● **Text block**:
--- Begin ---
A More Full-Featured Emacs company-mode Backend

Austin Bingham from Good With Computers

In the first article in this series we looked at how to define the simplest company-mode backend. [1] This backend drew completion candidates from a predefined list of options, and allowed you to do completion in buffers in fundamental mode. The main purpose of that article was to introduce the essential plumbing of a company-mode backend.

In this article we'll expand upon the work of the first, adding some useful UI elements like annotations and metadata. We'll also implement a rough form of fuzzy matching, wherein candidates will be presented to the user when they mostly match the prefix. After this article you'll know almost everything you need to know about writing company-mode backends, and you'll be in a great position to learn the rest on your own.

Most of what we'll be doing in the article revolves around handling completion candidate "metadata", data associated in some way with our completion candidates. In practice this kind of data covers things like documentation strings, function signatures, symbols types, and so forth, but for our purposes we'll simply associate some biographical data with the names in our completion set sample-completions.

company-mode provides affordances for displaying metadata as part of the completion process. For example, if your backend is showing completions for function names, you could display the currently-selected function's signature in the echo area. We'll develop a backend that displays a sentence about the selected candidate in the echo area, and we'll also display their initials as an annotation in the candidate selection popup menu.
--- End ---
● **Available data**:
--- Begin ---
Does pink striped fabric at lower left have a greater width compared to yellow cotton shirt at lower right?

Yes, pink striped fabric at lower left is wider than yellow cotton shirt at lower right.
--- End ---
● **Problem requirements**: In the company-mode backend article above, transcribe the passage that begins with the words "A More Full-Featured" and ends after "a company-mode backend.".

● **Result below**:
A More Full-Featured Emacs company-mode Backend

Austin Bingham from Good With Computers

In the first article in this series we looked at how to define the simplest company-mode backend. [1] This backend drew completion candidates from a predefined list of options, and allowed you to do completion in buffers in fundamental mode. The main purpose of that article was to introduce the essential plumbing of a company-mode backend.